Sunday, January 20, 2008

When Sexual Abuse is Suspected

There has been much discussion here and elsewhere about the outrage we all feel towards the way sexual abuse has been handled by the Torah world in the past. There has certainly been a ‘keep it quiet’ mentality in the Torah world that has helped perpetuate years and even decades of some of the most disgusting abuse by sexual predators. This has exposed ...and continues to expose innocent children to attacks.

And there has yet to be sufficient attention paid to it, in my view. By far. But I think that the following recommendations should stand out as a very minimum response to the situation we find ourselves in. This will not solve the problem but it will help. The following are not my words. They are the words of a religious psychiatrist (modified slightly to simplify). They are Psak Halacha. I agree with these words and present them with a sense of great urgency.

One must report allegations of child abuse (sexual or physical) when one is aware of it, (even if this means that the child might be places in a Gentile foster home).

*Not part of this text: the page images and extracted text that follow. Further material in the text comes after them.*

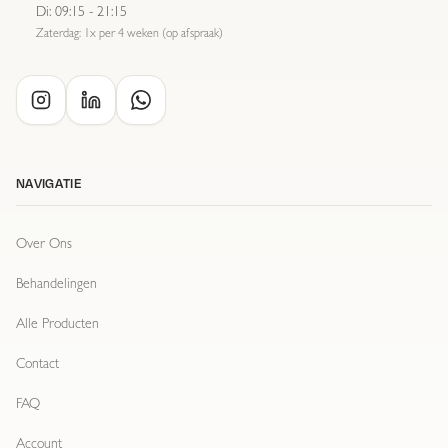
Di
:
09:15 - 21:15
Zaterdag: 1x per 4 weken (op afspraak)
NAVIGATIE
Over Ons
Behandelingen
Alle Producten
Contact
FAQ
Account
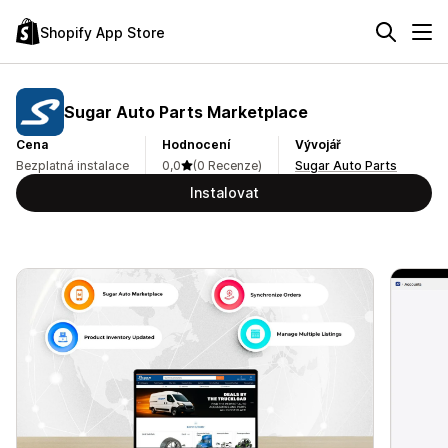
Shopify App Store
Sugar Auto Parts Marketplace
Cena
Hodnocení
Vývojář
Bezplatná instalace
0,0
(0 Recenze)
Sugar Auto Parts
Instalovat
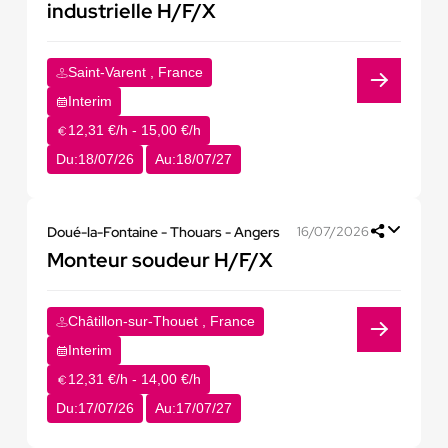
industrielle H/F/X
Saint-Varent , France
Interim
12,31 €/h - 15,00 €/h
Du:
18/07/26
Au:
18/07/27
Doué-la-Fontaine - Thouars - Angers
16/07/2026
Monteur soudeur H/F/X
Châtillon-sur-Thouet , France
Interim
12,31 €/h - 14,00 €/h
Du:
17/07/26
Au:
17/07/27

If a child or infant is brought to a hospital with symptoms of sexual abuse... it is prohibited, after an investigation, to return him to his home. It is obligatory for the doctor to inform the courts, and with an order from the court, place the child with a foster parent or agency. There is no problem of informing. This is permitted even if they will place the child, due to no choice, with a family or agency that is secular.

It is permitted for the doctor to inform the authorities even if it is possible that the child will be placed with a family or agency that is not Jewish...

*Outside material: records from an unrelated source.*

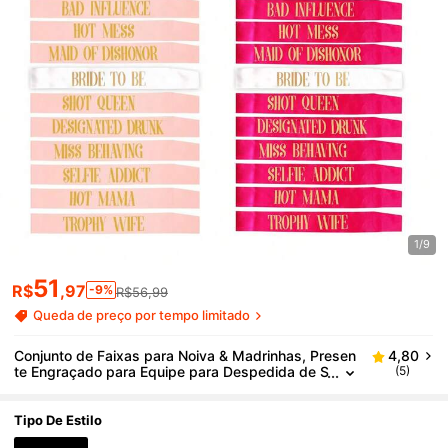
1/9
51
R$
,97
-9%
R$56,99
Queda de preço por tempo limitado
Conjunto de Faixas para Noiva & Madrinhas, Presen
4,80
te Engraçado para Equipe para Despedida de S
(5)
olteira, Acessórios de Decoração de Cintura pa
ra Mulheres, Suprimentos para Festa de Noiva (Pret
o, Azul, Rosa, Rosa)
Tipo De Estilo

Sexual abuse (of either boys or girls) is no different than physical abuse. There is no difference between boys and girls since one is dealing with a seriously life wounding event and a danger to the public... one certainly must report this matter to the school administration and if nothing is done, even to the police.

I would only add that if nothing is done, the lag time between reporting it to the school and reporting to the police should be of very short duration… perhaps not more than a few days.

Is there anyone that could agree with this? This is the correct perspective for any Torah Jew to have. Our starting point should always be from the perspective of the victim. Their welfare should be our foremost concern. All else is at best secondary.